Quand tombe généralement la première neige autour de Lucerne ?
Un saupoudrage sur le Pilatus et le Rigi arrive typiquement dans la seconde moitié d’octobre, même si je l’ai vu apparaître dès la dernière semaine de septembre et aussi tard que mi-novembre. Elle tient rarement au niveau du lac, qui reste autour de 800 mètres, avant décembre.
Comment vérifier les webcams de montagne avant d’y aller ?
Les exploitants du Pilatus et du Rigi diffusent des pages webcam en direct sur leurs propres sites, mises à jour toutes les quelques minutes, montrant la station sommitale, la station intermédiaire et la vue sur la vallée. Je vérifie trois angles, pas un seul, car un nuage bas peut cacher un sommet qui est en réalité dégagé au-dessus.
Le chemin de fer à crémaillère du Pilatus fonctionne-t-il quand tombe la première neige ?
En général non. La ligne à crémaillère depuis Alpnachstad ferme pour la saison entre la mi et la fin novembre et ne rouvre qu’en mai ; une première chute de neige en octobre ou début novembre tombe donc encore dans sa période d’exploitation, mais une plus tardive non. Le téléphérique et la télécabine de Kriens fonctionnent toute l’année et servent de solution de repli.

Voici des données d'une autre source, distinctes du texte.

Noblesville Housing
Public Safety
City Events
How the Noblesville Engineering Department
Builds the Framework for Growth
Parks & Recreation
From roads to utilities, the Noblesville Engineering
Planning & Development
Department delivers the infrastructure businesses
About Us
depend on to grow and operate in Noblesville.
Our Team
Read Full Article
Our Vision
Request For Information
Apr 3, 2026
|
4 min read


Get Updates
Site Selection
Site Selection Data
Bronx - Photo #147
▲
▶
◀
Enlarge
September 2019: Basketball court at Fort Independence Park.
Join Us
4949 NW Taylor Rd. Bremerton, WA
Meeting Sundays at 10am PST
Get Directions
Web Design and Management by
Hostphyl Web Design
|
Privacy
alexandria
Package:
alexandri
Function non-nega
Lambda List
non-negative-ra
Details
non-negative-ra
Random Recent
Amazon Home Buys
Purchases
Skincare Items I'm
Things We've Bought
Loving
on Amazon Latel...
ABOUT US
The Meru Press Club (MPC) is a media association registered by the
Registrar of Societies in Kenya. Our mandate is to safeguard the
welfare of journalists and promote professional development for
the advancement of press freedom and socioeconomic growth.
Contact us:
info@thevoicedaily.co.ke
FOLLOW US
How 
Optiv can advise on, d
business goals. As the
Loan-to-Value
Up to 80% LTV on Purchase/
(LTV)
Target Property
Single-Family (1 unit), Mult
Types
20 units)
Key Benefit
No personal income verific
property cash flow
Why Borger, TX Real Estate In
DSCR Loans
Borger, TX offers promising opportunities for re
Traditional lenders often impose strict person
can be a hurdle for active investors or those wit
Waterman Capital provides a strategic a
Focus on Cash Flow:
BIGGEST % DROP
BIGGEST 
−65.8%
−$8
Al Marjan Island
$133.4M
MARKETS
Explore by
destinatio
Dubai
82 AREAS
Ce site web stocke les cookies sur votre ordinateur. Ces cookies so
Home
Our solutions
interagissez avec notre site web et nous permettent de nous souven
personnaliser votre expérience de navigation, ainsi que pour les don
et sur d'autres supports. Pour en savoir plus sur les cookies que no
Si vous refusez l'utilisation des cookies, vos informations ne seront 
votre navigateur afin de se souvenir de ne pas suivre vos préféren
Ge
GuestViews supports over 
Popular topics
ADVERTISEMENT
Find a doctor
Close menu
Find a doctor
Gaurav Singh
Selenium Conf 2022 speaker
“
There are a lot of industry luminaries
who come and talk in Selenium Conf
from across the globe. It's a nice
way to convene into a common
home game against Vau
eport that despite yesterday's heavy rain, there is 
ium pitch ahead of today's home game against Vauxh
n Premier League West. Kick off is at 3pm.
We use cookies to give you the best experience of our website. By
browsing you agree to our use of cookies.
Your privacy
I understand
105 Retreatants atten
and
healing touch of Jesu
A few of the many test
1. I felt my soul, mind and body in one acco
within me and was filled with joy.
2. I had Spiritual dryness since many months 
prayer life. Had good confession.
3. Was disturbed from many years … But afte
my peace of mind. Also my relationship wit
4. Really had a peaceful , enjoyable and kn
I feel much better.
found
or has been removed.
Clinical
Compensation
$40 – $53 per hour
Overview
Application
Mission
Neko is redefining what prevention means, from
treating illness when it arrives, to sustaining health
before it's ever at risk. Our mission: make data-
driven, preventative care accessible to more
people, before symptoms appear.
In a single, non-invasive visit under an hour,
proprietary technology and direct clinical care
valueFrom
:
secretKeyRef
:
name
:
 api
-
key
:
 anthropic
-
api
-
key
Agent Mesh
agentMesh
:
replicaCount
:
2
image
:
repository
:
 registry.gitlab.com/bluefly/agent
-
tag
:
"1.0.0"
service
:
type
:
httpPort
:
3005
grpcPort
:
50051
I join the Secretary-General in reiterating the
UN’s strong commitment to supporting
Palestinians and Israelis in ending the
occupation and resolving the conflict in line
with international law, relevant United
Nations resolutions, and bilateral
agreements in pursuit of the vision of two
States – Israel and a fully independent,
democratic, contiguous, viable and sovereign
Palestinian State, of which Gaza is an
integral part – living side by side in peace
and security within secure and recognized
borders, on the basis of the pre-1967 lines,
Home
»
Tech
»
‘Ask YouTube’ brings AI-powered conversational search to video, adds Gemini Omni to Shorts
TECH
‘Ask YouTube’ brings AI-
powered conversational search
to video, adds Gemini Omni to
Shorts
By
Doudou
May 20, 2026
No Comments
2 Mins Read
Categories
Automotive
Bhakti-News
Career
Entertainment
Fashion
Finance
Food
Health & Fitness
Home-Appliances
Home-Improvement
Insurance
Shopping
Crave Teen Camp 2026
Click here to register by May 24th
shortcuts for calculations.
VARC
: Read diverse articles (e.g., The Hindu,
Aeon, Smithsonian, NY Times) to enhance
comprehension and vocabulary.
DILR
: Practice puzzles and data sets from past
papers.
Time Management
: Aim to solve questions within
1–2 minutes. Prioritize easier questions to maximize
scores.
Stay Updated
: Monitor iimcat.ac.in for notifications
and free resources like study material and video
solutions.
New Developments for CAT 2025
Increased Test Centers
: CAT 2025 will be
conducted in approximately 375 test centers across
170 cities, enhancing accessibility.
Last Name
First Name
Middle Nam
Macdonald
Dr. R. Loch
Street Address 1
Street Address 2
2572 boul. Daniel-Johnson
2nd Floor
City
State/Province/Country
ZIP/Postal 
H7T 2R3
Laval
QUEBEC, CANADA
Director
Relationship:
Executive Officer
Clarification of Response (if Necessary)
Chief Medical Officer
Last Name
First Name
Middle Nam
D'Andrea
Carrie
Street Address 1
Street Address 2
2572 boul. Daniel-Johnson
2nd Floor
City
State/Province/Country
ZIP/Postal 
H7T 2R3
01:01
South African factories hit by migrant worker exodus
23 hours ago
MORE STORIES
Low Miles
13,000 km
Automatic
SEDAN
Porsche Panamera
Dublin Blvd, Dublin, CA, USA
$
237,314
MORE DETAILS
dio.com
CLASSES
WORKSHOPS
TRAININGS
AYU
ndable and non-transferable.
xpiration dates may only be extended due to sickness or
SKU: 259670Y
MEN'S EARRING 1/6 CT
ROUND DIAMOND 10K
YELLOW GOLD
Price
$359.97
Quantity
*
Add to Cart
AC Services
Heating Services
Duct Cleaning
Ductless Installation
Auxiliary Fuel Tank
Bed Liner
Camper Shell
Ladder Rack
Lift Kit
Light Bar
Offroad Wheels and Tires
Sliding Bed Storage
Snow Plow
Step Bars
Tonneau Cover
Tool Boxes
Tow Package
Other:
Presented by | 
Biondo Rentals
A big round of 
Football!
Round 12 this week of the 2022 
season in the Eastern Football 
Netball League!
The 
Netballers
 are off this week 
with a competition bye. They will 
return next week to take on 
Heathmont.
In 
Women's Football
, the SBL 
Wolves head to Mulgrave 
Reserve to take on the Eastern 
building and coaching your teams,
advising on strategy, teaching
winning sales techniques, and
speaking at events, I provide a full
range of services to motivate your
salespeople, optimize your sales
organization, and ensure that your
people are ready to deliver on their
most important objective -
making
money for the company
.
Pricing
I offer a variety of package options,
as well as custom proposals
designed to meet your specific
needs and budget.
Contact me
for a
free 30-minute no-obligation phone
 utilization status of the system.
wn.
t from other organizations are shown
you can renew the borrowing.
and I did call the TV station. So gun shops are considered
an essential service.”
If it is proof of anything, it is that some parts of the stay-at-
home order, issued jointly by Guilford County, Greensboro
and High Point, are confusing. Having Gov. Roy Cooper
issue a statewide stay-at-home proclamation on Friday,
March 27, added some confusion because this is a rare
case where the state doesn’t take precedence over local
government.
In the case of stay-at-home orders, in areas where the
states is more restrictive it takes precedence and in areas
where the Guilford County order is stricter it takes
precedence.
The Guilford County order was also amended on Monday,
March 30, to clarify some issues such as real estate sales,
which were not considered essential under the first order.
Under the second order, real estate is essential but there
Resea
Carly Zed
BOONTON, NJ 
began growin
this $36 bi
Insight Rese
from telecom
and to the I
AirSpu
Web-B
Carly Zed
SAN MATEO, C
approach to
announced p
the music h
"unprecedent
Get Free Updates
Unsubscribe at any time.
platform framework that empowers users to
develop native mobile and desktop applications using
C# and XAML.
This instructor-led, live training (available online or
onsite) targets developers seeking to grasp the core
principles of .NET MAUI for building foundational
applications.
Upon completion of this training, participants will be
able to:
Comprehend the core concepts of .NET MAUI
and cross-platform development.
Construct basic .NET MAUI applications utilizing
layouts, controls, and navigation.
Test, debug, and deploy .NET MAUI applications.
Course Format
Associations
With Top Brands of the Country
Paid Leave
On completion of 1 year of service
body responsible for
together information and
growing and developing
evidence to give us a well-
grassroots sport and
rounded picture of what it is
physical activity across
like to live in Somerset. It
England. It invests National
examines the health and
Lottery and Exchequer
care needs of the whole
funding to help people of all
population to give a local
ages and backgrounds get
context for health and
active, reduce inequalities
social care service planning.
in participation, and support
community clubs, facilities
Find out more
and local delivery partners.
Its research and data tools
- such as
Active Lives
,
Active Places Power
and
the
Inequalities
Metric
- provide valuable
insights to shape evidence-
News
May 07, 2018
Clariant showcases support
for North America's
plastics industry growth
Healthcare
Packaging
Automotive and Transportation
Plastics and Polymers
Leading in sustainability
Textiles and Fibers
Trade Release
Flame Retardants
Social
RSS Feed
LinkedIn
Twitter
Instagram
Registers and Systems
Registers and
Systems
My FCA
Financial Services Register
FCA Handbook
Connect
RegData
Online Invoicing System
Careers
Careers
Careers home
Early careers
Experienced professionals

Le Rigi ou le Titlis restent-ils ouverts plus tard dans la saison de neige ?
Le Titlis, accessible depuis Engelberg, fonctionne toute l’année et supporte le mieux les vraies conditions hivernales puisqu’il est conçu pour le ski sur glacier. Les trains à crémaillère du Rigi depuis Vitznau et Arth-Goldau fonctionnent eux aussi toute l’année. Le Pilatus est celui qui connaît une interruption saisonnière.
Que porter pour une excursion neige improvisée ?
De vraies chaussures imperméables, pas des baskets, plus une couche chaude et des gants même si Lucerne elle-même est sèche et affiche 8 degrés. L’écart de température entre le bord du lac et un sommet à plus de 2 000 mètres est régulièrement de 10 à 15 degrés, et les plateformes et terrasses d’observation ne sont pas chauffées.
Peut-on voir la première neige sans acheter de billet de montagne ?
Oui. La vue depuis le Kapellbrücke, depuis la promenade du lac près du Nationalquai, ou depuis le point de vue du funiculaire du Gütsch au-dessus de la vieille ville montrent toutes clairement le Pilatus, sans autre coût que le tarif du funiculaire, qui ne s’élève qu’à quelques francs.